**Assigned task**
The answer must consist solely of the lines from the one containing "(at 0 -6.3 0)" through the last line of the records, set down exactly and without any pictures.

[Hardware project source files]
-------------------------

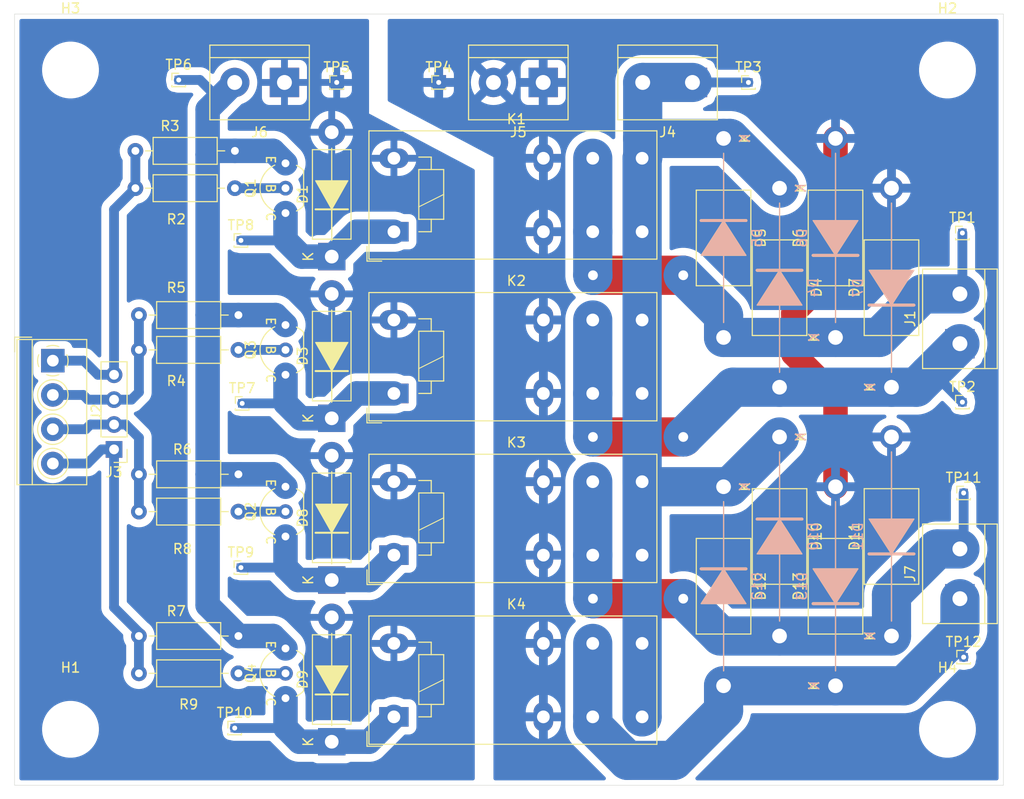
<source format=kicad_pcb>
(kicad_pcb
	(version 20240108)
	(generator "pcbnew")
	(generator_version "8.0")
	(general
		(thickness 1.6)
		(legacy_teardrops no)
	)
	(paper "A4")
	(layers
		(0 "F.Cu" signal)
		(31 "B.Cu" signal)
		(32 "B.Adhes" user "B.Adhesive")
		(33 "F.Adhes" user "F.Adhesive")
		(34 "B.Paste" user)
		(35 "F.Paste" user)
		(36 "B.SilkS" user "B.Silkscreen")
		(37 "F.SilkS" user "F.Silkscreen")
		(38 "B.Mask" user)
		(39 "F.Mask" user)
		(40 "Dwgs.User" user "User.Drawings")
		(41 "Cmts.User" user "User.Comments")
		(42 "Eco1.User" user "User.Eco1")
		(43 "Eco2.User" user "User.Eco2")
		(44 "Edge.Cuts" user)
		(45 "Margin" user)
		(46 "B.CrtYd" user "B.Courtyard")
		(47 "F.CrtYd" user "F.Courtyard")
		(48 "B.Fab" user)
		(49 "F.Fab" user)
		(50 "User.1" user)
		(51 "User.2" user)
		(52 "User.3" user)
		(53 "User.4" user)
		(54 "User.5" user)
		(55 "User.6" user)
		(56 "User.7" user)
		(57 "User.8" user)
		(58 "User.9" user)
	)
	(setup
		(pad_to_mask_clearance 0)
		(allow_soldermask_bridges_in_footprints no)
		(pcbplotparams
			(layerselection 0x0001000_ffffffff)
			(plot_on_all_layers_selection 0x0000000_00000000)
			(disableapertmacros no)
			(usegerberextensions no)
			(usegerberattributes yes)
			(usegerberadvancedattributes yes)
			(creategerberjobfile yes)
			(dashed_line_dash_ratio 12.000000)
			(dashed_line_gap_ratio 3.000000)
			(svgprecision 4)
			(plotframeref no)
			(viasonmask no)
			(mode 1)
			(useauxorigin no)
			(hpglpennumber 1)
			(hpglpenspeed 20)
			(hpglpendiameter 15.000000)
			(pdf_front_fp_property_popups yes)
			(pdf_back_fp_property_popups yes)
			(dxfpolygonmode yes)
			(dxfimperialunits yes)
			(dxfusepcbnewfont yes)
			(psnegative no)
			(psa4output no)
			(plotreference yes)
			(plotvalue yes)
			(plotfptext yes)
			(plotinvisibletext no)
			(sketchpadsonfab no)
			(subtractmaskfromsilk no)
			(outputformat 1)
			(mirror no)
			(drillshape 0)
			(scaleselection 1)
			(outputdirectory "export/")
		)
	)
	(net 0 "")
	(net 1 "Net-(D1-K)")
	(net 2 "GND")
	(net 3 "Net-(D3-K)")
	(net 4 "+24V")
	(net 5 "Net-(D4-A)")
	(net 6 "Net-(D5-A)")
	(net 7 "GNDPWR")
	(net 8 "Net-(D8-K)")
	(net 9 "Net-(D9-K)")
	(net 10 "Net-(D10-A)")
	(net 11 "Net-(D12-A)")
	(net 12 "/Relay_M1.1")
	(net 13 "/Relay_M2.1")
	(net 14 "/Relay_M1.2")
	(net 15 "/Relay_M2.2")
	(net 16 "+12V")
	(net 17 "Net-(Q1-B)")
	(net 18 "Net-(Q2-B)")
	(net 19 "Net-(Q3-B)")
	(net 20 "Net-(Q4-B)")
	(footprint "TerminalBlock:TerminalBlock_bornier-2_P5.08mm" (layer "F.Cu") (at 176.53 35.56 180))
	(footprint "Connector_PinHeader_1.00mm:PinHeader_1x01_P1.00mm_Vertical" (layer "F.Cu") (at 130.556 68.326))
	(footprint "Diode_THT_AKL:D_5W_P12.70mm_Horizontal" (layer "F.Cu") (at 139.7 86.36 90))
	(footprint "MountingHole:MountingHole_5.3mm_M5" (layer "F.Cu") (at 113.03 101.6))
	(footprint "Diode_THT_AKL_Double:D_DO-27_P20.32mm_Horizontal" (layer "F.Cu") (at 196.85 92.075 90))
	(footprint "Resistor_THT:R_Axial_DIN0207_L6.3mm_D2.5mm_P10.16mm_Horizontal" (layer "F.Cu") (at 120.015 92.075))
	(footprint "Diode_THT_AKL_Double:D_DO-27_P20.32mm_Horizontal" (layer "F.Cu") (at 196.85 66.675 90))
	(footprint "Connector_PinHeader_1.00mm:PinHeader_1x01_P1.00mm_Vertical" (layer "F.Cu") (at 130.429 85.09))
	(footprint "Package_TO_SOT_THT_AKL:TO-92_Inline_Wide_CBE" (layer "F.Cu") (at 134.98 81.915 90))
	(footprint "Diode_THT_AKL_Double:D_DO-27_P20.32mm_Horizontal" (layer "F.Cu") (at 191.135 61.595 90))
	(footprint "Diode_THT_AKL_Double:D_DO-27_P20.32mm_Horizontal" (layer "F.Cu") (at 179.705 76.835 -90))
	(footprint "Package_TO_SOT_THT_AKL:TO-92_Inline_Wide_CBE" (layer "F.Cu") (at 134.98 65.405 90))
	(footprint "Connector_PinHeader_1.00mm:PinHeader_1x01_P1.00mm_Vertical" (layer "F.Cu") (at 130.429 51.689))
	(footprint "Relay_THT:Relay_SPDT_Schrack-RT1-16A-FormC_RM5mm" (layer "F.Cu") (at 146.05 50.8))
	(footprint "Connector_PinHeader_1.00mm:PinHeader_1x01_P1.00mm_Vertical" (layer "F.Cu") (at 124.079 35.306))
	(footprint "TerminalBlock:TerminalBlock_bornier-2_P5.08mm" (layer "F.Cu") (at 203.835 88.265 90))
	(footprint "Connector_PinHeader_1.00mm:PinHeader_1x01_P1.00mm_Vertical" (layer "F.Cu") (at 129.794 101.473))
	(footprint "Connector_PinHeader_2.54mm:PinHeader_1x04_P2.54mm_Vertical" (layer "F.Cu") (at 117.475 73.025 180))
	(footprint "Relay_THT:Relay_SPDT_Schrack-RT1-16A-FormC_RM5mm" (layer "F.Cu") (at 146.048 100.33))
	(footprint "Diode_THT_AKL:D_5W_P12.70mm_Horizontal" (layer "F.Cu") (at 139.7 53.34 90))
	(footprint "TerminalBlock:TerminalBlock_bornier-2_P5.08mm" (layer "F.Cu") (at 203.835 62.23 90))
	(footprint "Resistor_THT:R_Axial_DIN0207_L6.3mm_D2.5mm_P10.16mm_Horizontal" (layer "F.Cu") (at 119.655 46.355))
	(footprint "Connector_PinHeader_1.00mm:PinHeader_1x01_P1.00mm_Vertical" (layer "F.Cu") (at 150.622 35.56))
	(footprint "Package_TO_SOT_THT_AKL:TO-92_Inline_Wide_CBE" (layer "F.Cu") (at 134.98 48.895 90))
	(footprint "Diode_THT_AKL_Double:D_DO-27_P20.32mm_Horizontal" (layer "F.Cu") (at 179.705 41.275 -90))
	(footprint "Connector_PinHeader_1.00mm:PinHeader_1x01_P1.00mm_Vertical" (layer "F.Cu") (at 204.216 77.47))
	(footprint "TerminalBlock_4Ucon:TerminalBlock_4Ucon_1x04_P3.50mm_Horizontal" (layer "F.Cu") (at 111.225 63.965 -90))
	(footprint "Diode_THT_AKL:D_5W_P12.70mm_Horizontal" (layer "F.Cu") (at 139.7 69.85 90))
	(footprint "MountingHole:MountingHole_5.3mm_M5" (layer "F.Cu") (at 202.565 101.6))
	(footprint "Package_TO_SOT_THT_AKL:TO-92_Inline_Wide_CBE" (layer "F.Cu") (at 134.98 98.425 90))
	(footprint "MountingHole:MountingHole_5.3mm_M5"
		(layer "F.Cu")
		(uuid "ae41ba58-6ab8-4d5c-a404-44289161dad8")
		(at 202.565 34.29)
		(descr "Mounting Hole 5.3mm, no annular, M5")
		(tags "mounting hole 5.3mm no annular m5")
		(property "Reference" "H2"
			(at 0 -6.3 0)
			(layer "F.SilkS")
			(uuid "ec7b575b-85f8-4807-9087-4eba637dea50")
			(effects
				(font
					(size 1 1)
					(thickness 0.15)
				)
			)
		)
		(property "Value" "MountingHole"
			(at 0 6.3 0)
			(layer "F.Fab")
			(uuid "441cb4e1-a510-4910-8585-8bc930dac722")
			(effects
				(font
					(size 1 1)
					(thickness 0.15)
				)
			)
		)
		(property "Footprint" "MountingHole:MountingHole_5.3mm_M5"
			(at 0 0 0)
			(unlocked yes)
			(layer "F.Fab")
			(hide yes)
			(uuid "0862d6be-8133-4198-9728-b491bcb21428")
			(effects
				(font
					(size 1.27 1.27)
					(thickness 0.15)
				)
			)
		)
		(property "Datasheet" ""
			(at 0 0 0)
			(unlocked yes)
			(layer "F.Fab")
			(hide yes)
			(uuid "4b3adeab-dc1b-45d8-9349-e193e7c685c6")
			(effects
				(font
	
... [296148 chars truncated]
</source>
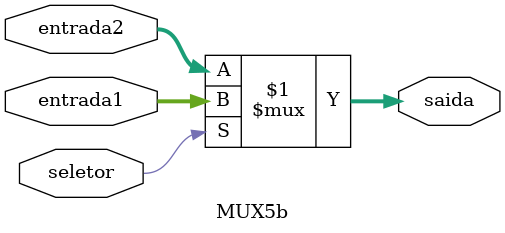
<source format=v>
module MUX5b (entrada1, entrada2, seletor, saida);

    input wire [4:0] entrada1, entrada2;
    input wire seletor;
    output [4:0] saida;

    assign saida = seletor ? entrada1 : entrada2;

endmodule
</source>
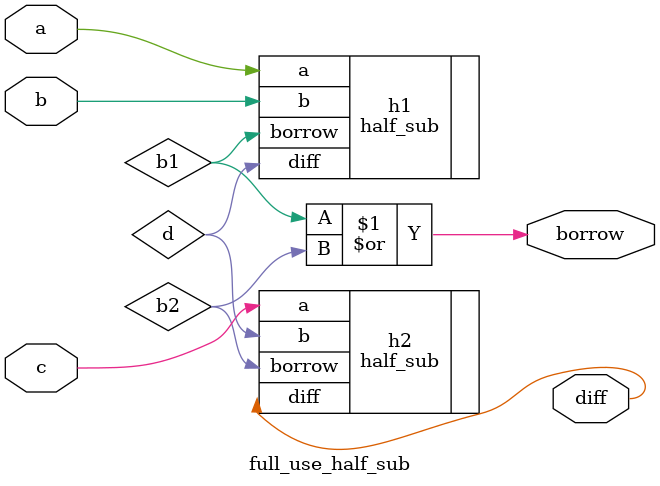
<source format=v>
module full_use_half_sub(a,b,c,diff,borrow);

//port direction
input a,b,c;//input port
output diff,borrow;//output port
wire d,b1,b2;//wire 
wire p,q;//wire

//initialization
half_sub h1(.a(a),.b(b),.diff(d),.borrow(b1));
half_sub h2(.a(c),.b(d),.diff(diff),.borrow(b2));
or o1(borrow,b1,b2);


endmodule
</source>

-------------------------

**Reply to the exercise**
			(at 0 -6.3 0)
			(layer "F.SilkS")
			(uuid "ec7b575b-85f8-4807-9087-4eba637dea50")
			(effects
				(font
					(size 1 1)
					(thickness 0.15)
				)
			)
		)
		(property "Value" "MountingHole"
			(at 0 6.3 0)
			(layer "F.Fab")
			(uuid "441cb4e1-a510-4910-8585-8bc930dac722")
			(effects
				(font
					(size 1 1)
					(thickness 0.15)
				)
			)
		)
		(property "Footprint" "MountingHole:MountingHole_5.3mm_M5"
			(at 0 0 0)
			(unlocked yes)
			(layer "F.Fab")
			(hide yes)
			(uuid "0862d6be-8133-4198-9728-b491bcb21428")
			(effects
				(font
					(size 1.27 1.27)
					(thickness 0.15)
				)
			)
		)
		(property "Datasheet" ""
			(at 0 0 0)
			(unlocked yes)
			(layer "F.Fab")
			(hide yes)
			(uuid "4b3adeab-dc1b-45d8-9349-e193e7c685c6")
			(effects
				(font
	
... [296148 chars truncated]
</source>
<source format=v>
module MUX5b (entrada1, entrada2, seletor, saida);

    input wire [4:0] entrada1, entrada2;
    input wire seletor;
    output [4:0] saida;

    assign saida = seletor ? entrada1 : entrada2;

endmodule
</source>
<source format=v>
module full_use_half_sub(a,b,c,diff,borrow);

//port direction
input a,b,c;//input port
output diff,borrow;//output port
wire d,b1,b2;//wire 
wire p,q;//wire

//initialization
half_sub h1(.a(a),.b(b),.diff(d),.borrow(b1));
half_sub h2(.a(c),.b(d),.diff(diff),.borrow(b2));
or o1(borrow,b1,b2);


endmodule
</source>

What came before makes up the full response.